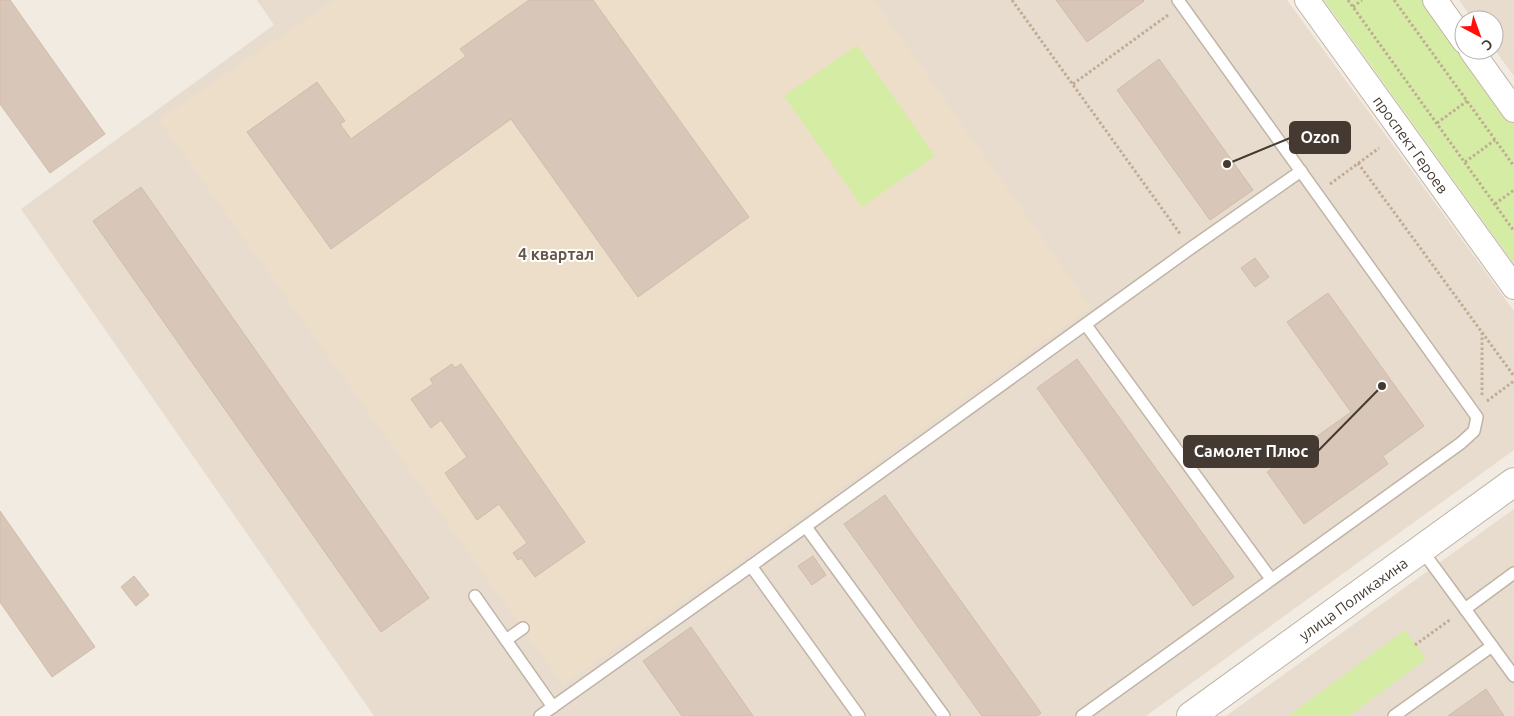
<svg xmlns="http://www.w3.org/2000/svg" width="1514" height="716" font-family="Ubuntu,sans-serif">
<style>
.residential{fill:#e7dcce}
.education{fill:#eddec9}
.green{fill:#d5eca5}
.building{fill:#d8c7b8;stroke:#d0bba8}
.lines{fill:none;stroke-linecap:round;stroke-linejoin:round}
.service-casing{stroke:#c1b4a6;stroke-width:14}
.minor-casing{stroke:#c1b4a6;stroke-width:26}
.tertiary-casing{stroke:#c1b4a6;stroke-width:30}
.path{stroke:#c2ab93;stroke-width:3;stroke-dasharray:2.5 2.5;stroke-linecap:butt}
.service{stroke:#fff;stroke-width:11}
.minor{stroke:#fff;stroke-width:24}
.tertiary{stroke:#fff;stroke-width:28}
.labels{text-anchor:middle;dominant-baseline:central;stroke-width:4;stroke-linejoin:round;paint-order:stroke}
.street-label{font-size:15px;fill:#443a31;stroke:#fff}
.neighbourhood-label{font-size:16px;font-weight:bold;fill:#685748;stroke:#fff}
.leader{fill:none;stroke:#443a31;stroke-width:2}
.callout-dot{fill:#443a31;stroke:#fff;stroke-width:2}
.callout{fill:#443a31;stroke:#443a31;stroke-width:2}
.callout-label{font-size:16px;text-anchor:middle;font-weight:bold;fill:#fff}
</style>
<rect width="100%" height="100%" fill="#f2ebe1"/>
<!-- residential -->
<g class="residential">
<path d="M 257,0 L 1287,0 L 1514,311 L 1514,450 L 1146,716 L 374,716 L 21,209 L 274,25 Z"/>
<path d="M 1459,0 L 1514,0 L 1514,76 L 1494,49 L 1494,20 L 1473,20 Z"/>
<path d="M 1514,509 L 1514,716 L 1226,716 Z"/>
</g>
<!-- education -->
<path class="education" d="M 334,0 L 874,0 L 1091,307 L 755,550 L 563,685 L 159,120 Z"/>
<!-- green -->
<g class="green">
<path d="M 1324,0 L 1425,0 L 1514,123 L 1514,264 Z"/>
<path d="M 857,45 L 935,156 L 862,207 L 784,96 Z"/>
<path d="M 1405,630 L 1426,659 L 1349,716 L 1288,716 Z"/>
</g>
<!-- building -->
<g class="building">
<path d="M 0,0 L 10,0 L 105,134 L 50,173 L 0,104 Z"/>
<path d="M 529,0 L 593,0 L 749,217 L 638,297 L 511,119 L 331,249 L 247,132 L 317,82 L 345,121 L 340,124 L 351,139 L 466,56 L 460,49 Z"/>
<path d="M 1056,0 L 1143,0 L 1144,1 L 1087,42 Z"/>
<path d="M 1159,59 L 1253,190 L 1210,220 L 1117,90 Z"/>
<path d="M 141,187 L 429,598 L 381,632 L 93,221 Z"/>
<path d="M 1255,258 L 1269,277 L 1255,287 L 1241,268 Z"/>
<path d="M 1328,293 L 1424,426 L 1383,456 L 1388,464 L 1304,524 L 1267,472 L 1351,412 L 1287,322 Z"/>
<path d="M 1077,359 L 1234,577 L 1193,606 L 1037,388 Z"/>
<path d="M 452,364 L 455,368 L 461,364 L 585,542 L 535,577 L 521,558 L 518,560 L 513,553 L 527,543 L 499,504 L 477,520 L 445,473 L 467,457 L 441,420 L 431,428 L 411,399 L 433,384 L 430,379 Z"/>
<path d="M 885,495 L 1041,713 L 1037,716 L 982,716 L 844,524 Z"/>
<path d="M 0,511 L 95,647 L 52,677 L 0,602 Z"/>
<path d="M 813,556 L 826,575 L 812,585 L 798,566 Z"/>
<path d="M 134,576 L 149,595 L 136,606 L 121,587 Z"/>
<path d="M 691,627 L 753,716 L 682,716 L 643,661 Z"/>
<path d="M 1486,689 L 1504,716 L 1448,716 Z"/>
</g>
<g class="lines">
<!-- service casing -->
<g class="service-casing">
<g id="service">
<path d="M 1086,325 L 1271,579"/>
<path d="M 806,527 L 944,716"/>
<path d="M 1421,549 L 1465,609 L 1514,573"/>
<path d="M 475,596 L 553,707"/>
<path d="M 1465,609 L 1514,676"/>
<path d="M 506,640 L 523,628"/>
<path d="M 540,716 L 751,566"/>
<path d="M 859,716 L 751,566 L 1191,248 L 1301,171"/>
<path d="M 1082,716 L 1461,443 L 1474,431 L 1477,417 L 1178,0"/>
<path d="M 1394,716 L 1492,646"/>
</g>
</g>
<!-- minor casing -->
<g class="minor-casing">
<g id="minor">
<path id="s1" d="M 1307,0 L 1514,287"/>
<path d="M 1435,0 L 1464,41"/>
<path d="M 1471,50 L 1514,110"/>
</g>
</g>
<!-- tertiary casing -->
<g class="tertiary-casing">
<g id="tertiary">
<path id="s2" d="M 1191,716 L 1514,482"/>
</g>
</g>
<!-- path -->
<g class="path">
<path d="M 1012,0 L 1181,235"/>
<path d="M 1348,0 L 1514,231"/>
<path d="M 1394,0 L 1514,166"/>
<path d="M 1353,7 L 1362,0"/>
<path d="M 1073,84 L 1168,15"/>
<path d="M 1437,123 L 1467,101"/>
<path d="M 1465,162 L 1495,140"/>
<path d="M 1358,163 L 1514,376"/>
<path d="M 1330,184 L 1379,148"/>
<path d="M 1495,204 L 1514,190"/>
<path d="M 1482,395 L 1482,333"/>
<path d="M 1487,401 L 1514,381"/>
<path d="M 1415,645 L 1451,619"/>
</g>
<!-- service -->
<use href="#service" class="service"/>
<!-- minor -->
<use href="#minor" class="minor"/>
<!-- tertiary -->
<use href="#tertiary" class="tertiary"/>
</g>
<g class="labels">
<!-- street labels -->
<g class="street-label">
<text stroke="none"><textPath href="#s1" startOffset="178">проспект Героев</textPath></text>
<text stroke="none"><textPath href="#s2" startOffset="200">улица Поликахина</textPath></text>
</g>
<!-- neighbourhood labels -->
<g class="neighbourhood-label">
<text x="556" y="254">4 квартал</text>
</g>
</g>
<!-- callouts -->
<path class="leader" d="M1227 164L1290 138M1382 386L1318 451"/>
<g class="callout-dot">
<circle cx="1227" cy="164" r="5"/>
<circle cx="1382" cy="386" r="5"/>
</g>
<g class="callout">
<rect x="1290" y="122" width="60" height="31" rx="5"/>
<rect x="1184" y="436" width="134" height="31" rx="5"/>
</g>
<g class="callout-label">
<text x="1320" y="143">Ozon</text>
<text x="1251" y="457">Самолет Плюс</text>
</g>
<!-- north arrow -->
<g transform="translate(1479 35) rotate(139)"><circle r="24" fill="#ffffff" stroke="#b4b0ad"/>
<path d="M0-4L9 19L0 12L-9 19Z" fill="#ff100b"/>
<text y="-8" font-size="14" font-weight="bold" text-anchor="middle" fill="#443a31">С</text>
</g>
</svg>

• • • •

Problem description
Everything in the entries above should be written out again exactly, except the images.

Your solution
<svg xmlns="http://www.w3.org/2000/svg" width="1514" height="716" font-family="Ubuntu,sans-serif">
<style>
.residential{fill:#e7dcce}
.education{fill:#eddec9}
.green{fill:#d5eca5}
.building{fill:#d8c7b8;stroke:#d0bba8}
.lines{fill:none;stroke-linecap:round;stroke-linejoin:round}
.service-casing{stroke:#c1b4a6;stroke-width:14}
.minor-casing{stroke:#c1b4a6;stroke-width:26}
.tertiary-casing{stroke:#c1b4a6;stroke-width:30}
.path{stroke:#c2ab93;stroke-width:3;stroke-dasharray:2.5 2.5;stroke-linecap:butt}
.service{stroke:#fff;stroke-width:11}
.minor{stroke:#fff;stroke-width:24}
.tertiary{stroke:#fff;stroke-width:28}
.labels{text-anchor:middle;dominant-baseline:central;stroke-width:4;stroke-linejoin:round;paint-order:stroke}
.street-label{font-size:15px;fill:#443a31;stroke:#fff}
.neighbourhood-label{font-size:16px;font-weight:bold;fill:#685748;stroke:#fff}
.leader{fill:none;stroke:#443a31;stroke-width:2}
.callout-dot{fill:#443a31;stroke:#fff;stroke-width:2}
.callout{fill:#443a31;stroke:#443a31;stroke-width:2}
.callout-label{font-size:16px;text-anchor:middle;font-weight:bold;fill:#fff}
</style>
<rect width="100%" height="100%" fill="#f2ebe1"/>
<!-- residential -->
<g class="residential">
<path d="M 257,0 L 1287,0 L 1514,311 L 1514,450 L 1146,716 L 374,716 L 21,209 L 274,25 Z"/>
<path d="M 1459,0 L 1514,0 L 1514,76 L 1494,49 L 1494,20 L 1473,20 Z"/>
<path d="M 1514,509 L 1514,716 L 1226,716 Z"/>
</g>
<!-- education -->
<path class="education" d="M 334,0 L 874,0 L 1091,307 L 755,550 L 563,685 L 159,120 Z"/>
<!-- green -->
<g class="green">
<path d="M 1324,0 L 1425,0 L 1514,123 L 1514,264 Z"/>
<path d="M 857,45 L 935,156 L 862,207 L 784,96 Z"/>
<path d="M 1405,630 L 1426,659 L 1349,716 L 1288,716 Z"/>
</g>
<!-- building -->
<g class="building">
<path d="M 0,0 L 10,0 L 105,134 L 50,173 L 0,104 Z"/>
<path d="M 529,0 L 593,0 L 749,217 L 638,297 L 511,119 L 331,249 L 247,132 L 317,82 L 345,121 L 340,124 L 351,139 L 466,56 L 460,49 Z"/>
<path d="M 1056,0 L 1143,0 L 1144,1 L 1087,42 Z"/>
<path d="M 1159,59 L 1253,190 L 1210,220 L 1117,90 Z"/>
<path d="M 141,187 L 429,598 L 381,632 L 93,221 Z"/>
<path d="M 1255,258 L 1269,277 L 1255,287 L 1241,268 Z"/>
<path d="M 1328,293 L 1424,426 L 1383,456 L 1388,464 L 1304,524 L 1267,472 L 1351,412 L 1287,322 Z"/>
<path d="M 1077,359 L 1234,577 L 1193,606 L 1037,388 Z"/>
<path d="M 452,364 L 455,368 L 461,364 L 585,542 L 535,577 L 521,558 L 518,560 L 513,553 L 527,543 L 499,504 L 477,520 L 445,473 L 467,457 L 441,420 L 431,428 L 411,399 L 433,384 L 430,379 Z"/>
<path d="M 885,495 L 1041,713 L 1037,716 L 982,716 L 844,524 Z"/>
<path d="M 0,511 L 95,647 L 52,677 L 0,602 Z"/>
<path d="M 813,556 L 826,575 L 812,585 L 798,566 Z"/>
<path d="M 134,576 L 149,595 L 136,606 L 121,587 Z"/>
<path d="M 691,627 L 753,716 L 682,716 L 643,661 Z"/>
<path d="M 1486,689 L 1504,716 L 1448,716 Z"/>
</g>
<g class="lines">
<!-- service casing -->
<g class="service-casing">
<g id="service">
<path d="M 1086,325 L 1271,579"/>
<path d="M 806,527 L 944,716"/>
<path d="M 1421,549 L 1465,609 L 1514,573"/>
<path d="M 475,596 L 553,707"/>
<path d="M 1465,609 L 1514,676"/>
<path d="M 506,640 L 523,628"/>
<path d="M 540,716 L 751,566"/>
<path d="M 859,716 L 751,566 L 1191,248 L 1301,171"/>
<path d="M 1082,716 L 1461,443 L 1474,431 L 1477,417 L 1178,0"/>
<path d="M 1394,716 L 1492,646"/>
</g>
</g>
<!-- minor casing -->
<g class="minor-casing">
<g id="minor">
<path id="s1" d="M 1307,0 L 1514,287"/>
<path d="M 1435,0 L 1464,41"/>
<path d="M 1471,50 L 1514,110"/>
</g>
</g>
<!-- tertiary casing -->
<g class="tertiary-casing">
<g id="tertiary">
<path id="s2" d="M 1191,716 L 1514,482"/>
</g>
</g>
<!-- path -->
<g class="path">
<path d="M 1012,0 L 1181,235"/>
<path d="M 1348,0 L 1514,231"/>
<path d="M 1394,0 L 1514,166"/>
<path d="M 1353,7 L 1362,0"/>
<path d="M 1073,84 L 1168,15"/>
<path d="M 1437,123 L 1467,101"/>
<path d="M 1465,162 L 1495,140"/>
<path d="M 1358,163 L 1514,376"/>
<path d="M 1330,184 L 1379,148"/>
<path d="M 1495,204 L 1514,190"/>
<path d="M 1482,395 L 1482,333"/>
<path d="M 1487,401 L 1514,381"/>
<path d="M 1415,645 L 1451,619"/>
</g>
<!-- service -->
<use href="#service" class="service"/>
<!-- minor -->
<use href="#minor" class="minor"/>
<!-- tertiary -->
<use href="#tertiary" class="tertiary"/>
</g>
<g class="labels">
<!-- street labels -->
<g class="street-label">
<text stroke="none"><textPath href="#s1" startOffset="178">проспект Героев</textPath></text>
<text stroke="none"><textPath href="#s2" startOffset="200">улица Поликахина</textPath></text>
</g>
<!-- neighbourhood labels -->
<g class="neighbourhood-label">
<text x="556" y="254">4 квартал</text>
</g>
</g>
<!-- callouts -->
<path class="leader" d="M1227 164L1290 138M1382 386L1318 451"/>
<g class="callout-dot">
<circle cx="1227" cy="164" r="5"/>
<circle cx="1382" cy="386" r="5"/>
</g>
<g class="callout">
<rect x="1290" y="122" width="60" height="31" rx="5"/>
<rect x="1184" y="436" width="134" height="31" rx="5"/>
</g>
<g class="callout-label">
<text x="1320" y="143">Ozon</text>
<text x="1251" y="457">Самолет Плюс</text>
</g>
<!-- north arrow -->
<g transform="translate(1479 35) rotate(139)"><circle r="24" fill="#ffffff" stroke="#b4b0ad"/>
<path d="M0-4L9 19L0 12L-9 19Z" fill="#ff100b"/>
<text y="-8" font-size="14" font-weight="bold" text-anchor="middle" fill="#443a31">С</text>
</g>
</svg>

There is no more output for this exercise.